Please return every line from the entries that has the string "under" in it.

**RECORDS FOR PROCESSING:**
········

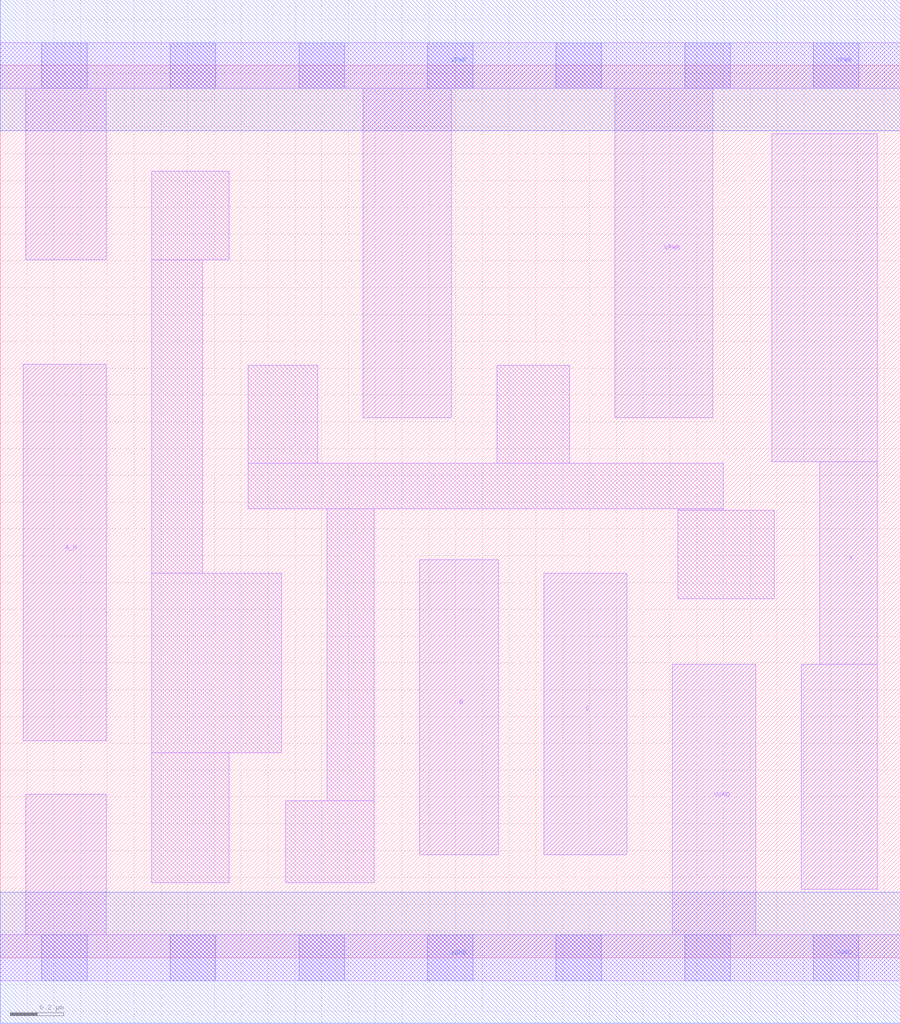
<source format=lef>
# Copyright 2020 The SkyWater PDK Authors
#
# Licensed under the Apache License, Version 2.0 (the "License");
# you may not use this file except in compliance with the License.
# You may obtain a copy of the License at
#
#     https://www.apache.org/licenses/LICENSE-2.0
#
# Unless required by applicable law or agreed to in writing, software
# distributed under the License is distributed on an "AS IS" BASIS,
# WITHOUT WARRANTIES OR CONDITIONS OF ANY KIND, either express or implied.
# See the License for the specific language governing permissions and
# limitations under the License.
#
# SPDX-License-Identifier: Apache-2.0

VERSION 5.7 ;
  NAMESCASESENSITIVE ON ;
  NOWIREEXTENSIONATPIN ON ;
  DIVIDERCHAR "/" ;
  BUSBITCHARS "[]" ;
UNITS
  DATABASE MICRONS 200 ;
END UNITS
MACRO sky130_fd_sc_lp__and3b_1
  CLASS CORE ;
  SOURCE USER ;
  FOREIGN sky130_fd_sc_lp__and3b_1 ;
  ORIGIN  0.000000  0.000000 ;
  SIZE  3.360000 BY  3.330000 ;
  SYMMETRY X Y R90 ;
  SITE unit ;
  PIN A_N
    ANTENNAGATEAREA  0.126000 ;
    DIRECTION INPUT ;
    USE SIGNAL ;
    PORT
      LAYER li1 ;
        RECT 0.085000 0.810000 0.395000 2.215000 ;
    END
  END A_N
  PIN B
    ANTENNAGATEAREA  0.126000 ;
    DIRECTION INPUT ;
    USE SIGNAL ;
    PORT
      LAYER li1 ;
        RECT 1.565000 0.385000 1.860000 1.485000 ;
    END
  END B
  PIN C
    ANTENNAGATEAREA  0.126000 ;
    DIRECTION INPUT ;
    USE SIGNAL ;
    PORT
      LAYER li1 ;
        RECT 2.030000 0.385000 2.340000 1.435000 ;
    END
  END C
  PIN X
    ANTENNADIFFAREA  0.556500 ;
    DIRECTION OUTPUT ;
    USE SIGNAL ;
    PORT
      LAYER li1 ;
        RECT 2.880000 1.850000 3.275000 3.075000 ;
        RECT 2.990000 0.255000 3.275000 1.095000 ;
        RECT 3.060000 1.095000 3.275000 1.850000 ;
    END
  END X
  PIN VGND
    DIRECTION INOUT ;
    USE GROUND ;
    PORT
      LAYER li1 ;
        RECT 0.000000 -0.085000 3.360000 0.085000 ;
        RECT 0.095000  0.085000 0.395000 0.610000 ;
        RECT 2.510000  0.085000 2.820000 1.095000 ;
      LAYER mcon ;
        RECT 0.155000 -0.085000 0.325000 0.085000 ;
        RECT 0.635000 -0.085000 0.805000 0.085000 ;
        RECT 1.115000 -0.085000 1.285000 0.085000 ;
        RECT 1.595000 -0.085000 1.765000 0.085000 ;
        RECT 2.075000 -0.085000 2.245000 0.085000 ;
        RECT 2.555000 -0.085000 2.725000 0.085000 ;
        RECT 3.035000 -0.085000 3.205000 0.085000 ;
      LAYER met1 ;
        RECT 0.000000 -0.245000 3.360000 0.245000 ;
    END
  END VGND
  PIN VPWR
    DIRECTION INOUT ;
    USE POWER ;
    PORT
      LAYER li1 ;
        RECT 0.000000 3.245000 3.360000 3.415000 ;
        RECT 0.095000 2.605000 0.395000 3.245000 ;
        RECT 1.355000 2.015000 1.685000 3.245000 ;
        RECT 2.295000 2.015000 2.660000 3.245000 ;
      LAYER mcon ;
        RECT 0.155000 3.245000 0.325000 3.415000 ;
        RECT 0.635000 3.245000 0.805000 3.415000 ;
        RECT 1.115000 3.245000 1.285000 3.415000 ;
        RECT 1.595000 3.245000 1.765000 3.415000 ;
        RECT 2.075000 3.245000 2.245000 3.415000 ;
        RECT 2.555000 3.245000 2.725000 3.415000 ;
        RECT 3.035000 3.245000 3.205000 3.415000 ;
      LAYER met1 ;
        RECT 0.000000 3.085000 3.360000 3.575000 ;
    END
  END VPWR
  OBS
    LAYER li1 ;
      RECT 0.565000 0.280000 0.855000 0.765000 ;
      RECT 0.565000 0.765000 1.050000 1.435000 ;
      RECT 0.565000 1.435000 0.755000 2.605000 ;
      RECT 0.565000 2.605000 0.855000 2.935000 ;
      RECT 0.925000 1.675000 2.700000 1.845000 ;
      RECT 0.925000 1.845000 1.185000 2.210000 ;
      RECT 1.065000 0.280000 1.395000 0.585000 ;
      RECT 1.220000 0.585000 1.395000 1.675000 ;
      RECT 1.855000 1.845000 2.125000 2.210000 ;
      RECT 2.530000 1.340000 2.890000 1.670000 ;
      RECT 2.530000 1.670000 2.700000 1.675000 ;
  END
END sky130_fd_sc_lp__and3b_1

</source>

········

**TASK RESPONSE:**
# Licensed under the Apache License, Version 2.0 (the "License");
# distributed under the License is distributed on an "AS IS" BASIS,
# limitations under the License.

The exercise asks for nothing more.